Required work: Write out every line below that contains "COLORS".

[Transcribed page contents]

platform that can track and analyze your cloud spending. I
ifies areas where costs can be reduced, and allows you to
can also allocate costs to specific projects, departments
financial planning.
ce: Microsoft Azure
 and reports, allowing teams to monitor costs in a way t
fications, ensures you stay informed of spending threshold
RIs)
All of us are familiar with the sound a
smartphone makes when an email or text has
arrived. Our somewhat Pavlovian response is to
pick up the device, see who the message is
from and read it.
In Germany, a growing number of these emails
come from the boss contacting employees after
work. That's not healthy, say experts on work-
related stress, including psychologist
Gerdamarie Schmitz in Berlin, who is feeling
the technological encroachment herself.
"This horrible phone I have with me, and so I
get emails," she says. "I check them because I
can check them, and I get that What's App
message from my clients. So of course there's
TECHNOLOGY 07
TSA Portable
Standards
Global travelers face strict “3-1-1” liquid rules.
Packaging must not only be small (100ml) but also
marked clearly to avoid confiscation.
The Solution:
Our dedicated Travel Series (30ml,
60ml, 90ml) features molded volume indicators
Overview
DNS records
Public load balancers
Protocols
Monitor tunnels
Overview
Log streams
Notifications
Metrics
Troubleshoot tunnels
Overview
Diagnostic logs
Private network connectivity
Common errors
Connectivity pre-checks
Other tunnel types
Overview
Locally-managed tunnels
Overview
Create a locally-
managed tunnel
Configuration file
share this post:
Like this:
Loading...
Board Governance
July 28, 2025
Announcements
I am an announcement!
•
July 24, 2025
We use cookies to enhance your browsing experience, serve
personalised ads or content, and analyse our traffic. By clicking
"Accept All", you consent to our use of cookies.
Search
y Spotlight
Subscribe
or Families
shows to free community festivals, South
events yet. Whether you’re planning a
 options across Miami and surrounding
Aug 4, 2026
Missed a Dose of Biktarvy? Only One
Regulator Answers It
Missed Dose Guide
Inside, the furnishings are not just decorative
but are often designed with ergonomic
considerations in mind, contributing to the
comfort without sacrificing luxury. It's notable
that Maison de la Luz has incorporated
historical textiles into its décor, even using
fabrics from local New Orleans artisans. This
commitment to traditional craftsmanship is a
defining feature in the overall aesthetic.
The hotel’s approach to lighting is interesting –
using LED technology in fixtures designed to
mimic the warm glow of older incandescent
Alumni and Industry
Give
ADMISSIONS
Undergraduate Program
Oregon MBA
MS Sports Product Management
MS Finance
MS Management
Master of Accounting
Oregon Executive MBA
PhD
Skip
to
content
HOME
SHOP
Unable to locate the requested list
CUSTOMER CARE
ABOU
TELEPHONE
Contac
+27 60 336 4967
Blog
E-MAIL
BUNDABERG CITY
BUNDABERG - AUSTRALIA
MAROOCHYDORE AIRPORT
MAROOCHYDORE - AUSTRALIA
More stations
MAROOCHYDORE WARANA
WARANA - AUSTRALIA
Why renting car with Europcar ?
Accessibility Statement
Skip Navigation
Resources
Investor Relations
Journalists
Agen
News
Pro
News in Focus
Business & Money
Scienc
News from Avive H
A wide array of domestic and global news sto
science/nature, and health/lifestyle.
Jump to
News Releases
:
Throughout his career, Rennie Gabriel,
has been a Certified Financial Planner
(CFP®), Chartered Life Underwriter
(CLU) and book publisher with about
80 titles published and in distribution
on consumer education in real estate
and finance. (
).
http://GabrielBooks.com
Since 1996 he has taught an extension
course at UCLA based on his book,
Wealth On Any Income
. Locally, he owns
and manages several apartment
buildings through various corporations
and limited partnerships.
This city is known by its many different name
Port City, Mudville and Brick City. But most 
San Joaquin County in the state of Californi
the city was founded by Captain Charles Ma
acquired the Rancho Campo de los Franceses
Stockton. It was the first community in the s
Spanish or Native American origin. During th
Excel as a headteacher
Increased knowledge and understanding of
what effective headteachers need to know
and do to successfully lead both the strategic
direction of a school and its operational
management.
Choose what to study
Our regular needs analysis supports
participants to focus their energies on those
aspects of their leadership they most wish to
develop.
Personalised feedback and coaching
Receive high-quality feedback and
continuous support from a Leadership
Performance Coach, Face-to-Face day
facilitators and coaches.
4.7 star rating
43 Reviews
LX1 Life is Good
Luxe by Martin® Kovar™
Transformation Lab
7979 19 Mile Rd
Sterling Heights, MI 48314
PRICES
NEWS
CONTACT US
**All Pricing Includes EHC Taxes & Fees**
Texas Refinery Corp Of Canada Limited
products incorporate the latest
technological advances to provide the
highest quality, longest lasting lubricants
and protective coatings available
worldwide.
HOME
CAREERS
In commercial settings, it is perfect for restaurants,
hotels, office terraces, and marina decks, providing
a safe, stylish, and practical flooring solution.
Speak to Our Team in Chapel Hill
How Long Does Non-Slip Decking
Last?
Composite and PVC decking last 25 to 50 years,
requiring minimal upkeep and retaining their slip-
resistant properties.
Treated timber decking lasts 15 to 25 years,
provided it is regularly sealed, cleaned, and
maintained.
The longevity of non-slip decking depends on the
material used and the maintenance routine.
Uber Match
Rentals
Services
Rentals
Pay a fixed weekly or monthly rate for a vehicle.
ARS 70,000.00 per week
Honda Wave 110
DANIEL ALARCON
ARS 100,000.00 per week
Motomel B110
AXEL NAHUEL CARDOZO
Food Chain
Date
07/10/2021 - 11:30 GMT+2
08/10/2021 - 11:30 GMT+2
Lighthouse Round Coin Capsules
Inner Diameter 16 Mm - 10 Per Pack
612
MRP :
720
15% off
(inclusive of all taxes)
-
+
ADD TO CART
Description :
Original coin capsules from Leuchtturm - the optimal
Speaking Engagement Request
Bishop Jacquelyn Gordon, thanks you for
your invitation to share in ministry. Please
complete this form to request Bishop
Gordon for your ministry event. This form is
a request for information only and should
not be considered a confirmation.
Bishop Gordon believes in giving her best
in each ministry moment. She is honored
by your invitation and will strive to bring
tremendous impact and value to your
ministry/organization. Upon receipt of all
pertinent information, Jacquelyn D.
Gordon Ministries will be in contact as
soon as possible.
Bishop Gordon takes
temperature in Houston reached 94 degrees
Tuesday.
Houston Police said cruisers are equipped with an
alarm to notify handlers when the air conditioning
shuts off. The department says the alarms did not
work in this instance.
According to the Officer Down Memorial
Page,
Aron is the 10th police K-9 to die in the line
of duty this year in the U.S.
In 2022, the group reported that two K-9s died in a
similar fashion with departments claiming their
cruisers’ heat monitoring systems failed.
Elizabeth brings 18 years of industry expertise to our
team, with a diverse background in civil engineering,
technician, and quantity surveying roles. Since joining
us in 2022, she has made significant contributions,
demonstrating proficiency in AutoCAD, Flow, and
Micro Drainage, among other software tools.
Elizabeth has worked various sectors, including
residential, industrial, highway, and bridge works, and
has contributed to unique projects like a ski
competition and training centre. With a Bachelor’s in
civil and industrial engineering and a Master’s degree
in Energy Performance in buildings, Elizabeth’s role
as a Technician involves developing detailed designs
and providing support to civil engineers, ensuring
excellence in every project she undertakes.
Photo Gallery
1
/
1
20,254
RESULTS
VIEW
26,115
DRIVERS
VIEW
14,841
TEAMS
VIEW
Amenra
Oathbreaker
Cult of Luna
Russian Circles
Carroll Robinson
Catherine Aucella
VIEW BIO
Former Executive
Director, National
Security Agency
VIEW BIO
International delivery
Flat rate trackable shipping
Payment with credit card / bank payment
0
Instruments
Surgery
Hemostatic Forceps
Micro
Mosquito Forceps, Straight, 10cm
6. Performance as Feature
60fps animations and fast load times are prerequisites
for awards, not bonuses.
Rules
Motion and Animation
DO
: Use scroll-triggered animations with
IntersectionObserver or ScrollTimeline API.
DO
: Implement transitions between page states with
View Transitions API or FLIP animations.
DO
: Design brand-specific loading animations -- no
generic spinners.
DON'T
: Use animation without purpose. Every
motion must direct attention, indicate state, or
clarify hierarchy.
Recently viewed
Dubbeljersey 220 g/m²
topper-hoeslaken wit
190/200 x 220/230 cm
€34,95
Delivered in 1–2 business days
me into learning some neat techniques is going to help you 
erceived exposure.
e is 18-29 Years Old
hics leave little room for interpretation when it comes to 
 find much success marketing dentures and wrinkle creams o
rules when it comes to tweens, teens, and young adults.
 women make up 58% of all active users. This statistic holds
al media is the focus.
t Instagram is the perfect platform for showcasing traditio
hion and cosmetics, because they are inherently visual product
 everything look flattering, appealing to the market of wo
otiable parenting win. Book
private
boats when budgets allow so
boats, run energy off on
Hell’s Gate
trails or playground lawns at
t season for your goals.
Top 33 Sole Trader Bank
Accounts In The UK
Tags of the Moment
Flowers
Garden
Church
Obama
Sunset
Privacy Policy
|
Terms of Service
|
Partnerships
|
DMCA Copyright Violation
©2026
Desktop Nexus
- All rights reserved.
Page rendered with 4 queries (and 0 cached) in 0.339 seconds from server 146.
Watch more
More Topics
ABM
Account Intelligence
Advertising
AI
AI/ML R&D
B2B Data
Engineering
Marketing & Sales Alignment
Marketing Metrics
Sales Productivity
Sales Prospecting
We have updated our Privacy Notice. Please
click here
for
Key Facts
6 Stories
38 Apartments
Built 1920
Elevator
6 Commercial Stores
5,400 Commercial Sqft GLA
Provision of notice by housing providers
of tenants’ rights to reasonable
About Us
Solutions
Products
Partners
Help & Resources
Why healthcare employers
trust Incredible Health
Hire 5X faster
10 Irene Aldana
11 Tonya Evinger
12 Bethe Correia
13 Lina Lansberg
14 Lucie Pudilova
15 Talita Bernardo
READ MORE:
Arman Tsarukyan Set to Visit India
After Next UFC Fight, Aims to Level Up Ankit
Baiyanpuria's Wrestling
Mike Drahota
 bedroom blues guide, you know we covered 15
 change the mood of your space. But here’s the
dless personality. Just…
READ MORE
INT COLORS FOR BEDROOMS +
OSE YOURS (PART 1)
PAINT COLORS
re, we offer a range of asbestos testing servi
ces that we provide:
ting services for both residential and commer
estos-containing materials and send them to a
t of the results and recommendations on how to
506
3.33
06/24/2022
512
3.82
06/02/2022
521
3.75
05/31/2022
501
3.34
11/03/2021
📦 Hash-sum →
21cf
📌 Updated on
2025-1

Answer box:
INT COLORS FOR BEDROOMS +
PAINT COLORS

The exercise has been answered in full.